Results
Participant characteristics
A total of 334 women were potentially eligible, of whom 19 (5.7%) were
excluded as outliers; details on outliers are presented in Appendix S1.
Of the 315 women included in the development cohort, most were white
(93%), had a normal BMI or were moderately overweight, and delivered at
full term (mean gestation 40.4 weeks). Most babies did not require
admission to the neonatal unit (98.1%). On average, overweight women
(≥25 kg/m2) had a significantly higher mean arterial
blood pressure and gave birth to heavier babies than women with a normal
BMI (<25 kg/m2). Fewer than 2% of data were
missing according to any characteristic. Data on participant
characteristics are summarised in Table 1.
Reference interval
development
Trimester-specific reference intervals for CRP are presented in Table 2.
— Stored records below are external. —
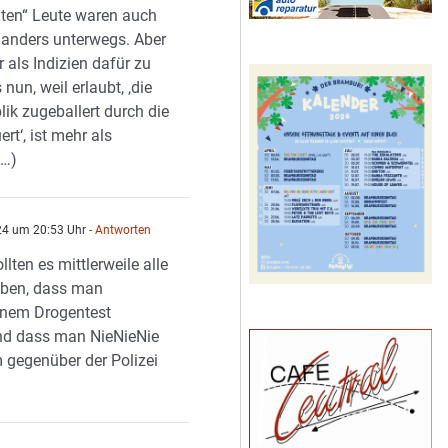
hten“ Leute waren auch
t anders unterwegs. Aber
er als Indizien dafür zu
 nun, weil erlaubt, ,die
ik zugeballert durch die
rt‘, ist mehr als
(…)
024 um 20:53 Uhr
- Antworten
llten es mittlerweile alle
aben, dass man
inem Drogentest
nd dass man NieNieNie
gegenüber der Polizei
CRP was not associated with maternal age, mean arterial pressure or
ethnicity, but BMI was significantly log-linearly associated with CRP in
all trimesters (see Figure 1 and Appendix S2). CRP was marginally higher
in women pregnant with male babies than female babies, but this finding
was only significant in the second trimester. The statistical conditions
for partitioning the reference intervals for CRP by BMI were either met
or were marginal in all trimesters, using a cut-off of 25
kg/m2, so an overall reference interval was used.
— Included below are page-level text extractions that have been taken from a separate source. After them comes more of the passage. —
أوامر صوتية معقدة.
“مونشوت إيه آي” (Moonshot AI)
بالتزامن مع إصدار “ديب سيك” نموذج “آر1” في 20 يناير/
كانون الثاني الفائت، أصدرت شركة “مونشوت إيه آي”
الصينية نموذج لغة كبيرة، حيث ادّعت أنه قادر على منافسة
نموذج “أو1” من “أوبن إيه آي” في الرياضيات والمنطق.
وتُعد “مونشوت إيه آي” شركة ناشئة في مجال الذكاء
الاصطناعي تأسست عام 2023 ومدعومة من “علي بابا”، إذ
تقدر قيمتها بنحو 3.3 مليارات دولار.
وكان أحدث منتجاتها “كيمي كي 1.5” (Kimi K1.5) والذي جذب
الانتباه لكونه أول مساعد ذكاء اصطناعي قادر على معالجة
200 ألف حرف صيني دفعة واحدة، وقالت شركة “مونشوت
BMI-specific reference intervals are presented in Table 3 and Figure 2.
Diagnostic accuracy
The characteristics of women in the development and evaluation cohorts
were similar (see Table 1). Of the 50 women in the evaluation cohort, 15
(30%) had chorioamnionitis and 35 (70%) did not have any infection.
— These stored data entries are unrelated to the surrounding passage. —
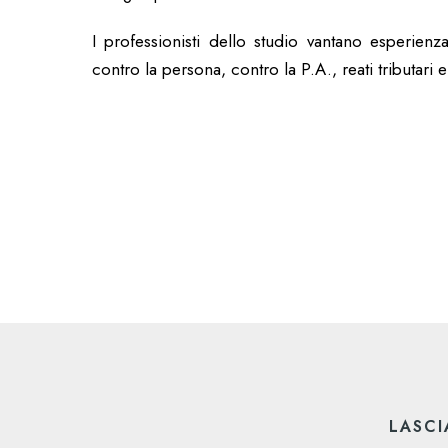
I professionisti dello studio vantano esperienz
contro la persona, contro la P.A., reati tributari e
LASCI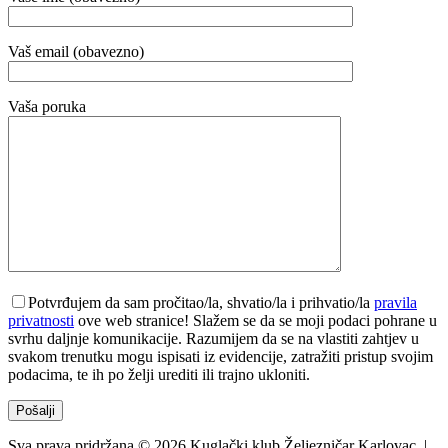
Vaš email (obavezno)
Vaša poruka
Potvrđujem da sam pročitao/la, shvatio/la i prihvatio/la
pravila
privatnosti
ove web stranice! Slažem se da se moji podaci pohrane u
svrhu daljnje komunikacije. Razumijem da se na vlastiti zahtjev u
svakom trenutku mogu ispisati iz evidencije, zatražiti pristup svojim
podacima, te ih po želji urediti ili trajno ukloniti.
Sva prava pridržana © 2026 Kuglački klub Željezničar Karlovac. |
The median CRP values among women with and without infection were 30.0
mg/L and 8.1 mg/L, respectively (Mann-Whitney test
pdiff<0.001).
The overall diagnostic accuracy of CRP for infection was significantly
higher when using a pregnancy-specific upper reference limit of 18 mg/L,
compared to 7 mg/L (p=0.002) (see Figure 3). The sensitivity and
specificity using the pregnancy-specific reference limit were 80% and
86%, respectively. Summary statistics on diagnostic accuracy for both
reference limits are presented in Table 4.